Expeditionary Contracting

What is it?
The term “expeditionary contracting” describes the concept for providing support across the full spectrum of contract and contract support operations, and executes these missions in non-standard environments. ‘Expeditionary or contingency contracting’ is new and reflects the unique contracting challenges the Army now faces. Of note, in FY08 the Army’s contracting activities executed contracts worth $144 Billion.

What has the Army done?
The Gansler Commission prepared a comprehensive report, Urgent Reform Required: Army Expeditionary Contracting, issued on October 31, 2007 that noted that key failures have encumbered the performance of the Army’s contracting system. The Gansler Commission examined business processes as they relate to expeditionary contracting operations. A comprehensive progress review was provided to the Secretary of the Army and the Gansler Commission on January 23, 2008, with subsequent reviews presented by the Office of the Secretary of Defense (OSD) and the Army on May 8, August 28, and October 31, 2008. In March of 2008, the Army established the U.S. Army Contracting Command (ACC) as a way to address its contracting challenges and as a way to quickly implement the Gansler Commission’s recommendations. The ACC has two subordinate commands: the Expeditionary Contracting Command and the Mission and Installation Contracting Command.

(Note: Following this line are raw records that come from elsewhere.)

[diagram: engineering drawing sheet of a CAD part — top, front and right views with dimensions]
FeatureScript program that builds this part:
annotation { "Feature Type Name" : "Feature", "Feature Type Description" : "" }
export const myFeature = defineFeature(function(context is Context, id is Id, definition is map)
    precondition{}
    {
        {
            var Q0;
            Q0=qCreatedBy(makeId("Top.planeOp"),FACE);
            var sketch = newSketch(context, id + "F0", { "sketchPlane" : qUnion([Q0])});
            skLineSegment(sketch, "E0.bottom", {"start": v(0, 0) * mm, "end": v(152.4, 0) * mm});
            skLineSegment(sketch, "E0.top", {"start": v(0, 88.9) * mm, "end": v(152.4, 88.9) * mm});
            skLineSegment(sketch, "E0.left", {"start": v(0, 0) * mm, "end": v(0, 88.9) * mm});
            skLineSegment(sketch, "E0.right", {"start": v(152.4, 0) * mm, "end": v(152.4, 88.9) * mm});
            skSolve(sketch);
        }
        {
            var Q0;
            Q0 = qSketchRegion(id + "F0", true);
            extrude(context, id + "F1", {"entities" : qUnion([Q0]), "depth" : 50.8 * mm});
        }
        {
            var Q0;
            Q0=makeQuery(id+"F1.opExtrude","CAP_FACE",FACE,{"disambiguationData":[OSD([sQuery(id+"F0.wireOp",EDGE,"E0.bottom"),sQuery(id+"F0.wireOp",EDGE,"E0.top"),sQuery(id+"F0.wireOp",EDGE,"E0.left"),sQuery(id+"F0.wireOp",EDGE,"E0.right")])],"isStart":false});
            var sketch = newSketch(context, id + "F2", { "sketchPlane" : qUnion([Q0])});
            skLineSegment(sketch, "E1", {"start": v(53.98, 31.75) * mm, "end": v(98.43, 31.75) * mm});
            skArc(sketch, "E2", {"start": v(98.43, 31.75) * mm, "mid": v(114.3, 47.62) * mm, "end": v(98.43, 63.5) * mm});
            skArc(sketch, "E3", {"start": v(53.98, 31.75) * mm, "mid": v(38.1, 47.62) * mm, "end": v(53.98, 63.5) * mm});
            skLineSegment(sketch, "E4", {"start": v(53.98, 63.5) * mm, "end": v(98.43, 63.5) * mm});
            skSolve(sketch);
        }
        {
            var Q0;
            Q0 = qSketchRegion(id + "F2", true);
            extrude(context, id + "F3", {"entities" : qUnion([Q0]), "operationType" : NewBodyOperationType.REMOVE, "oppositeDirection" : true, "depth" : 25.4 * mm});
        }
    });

What continued efforts does the Army have planned for the future?
The Army has responded effectively and quickly to the commission’s findings and recommendations. Of the 22 Army-specific recommendations, 21 are complete as of the date of this report. The remaining recommendation, increasing the contracting workforce by 400 military and 1,000 civilians, is a complex undertaking that requires significant time for approvals and subsequent hiring and training of new personnel. The Army has developed a roadmap for institutionalizing and sustaining the transformation of Army contracting. Additional resources and continued leadership will be required over time to complete this process. Sustainment over the long term will be driven by Annex N (Contracting) to the Army Campaign Plan. Through direction and guidance to the field, Annex N will be the conduit for continuous examination and improvement throughout the manage Army contracted support are fully addressed and sustained over time.

Why is this important to the Army?
The Army is more dependent on contracted support than at any other time in our history. The standard contracting process is not designed to award contracts for immediate needs in high operational tempo, combat environments. Expediting contract awards is critical in an era of persistent conflict because the needs of the operational commander are often immediate. Commanders, staffs and other non-contracting professionals throughout our Army are key to contracting success. Equally important is effective contract administration after contract award. Our Army’s success depends on strong leadership executing sound business practices.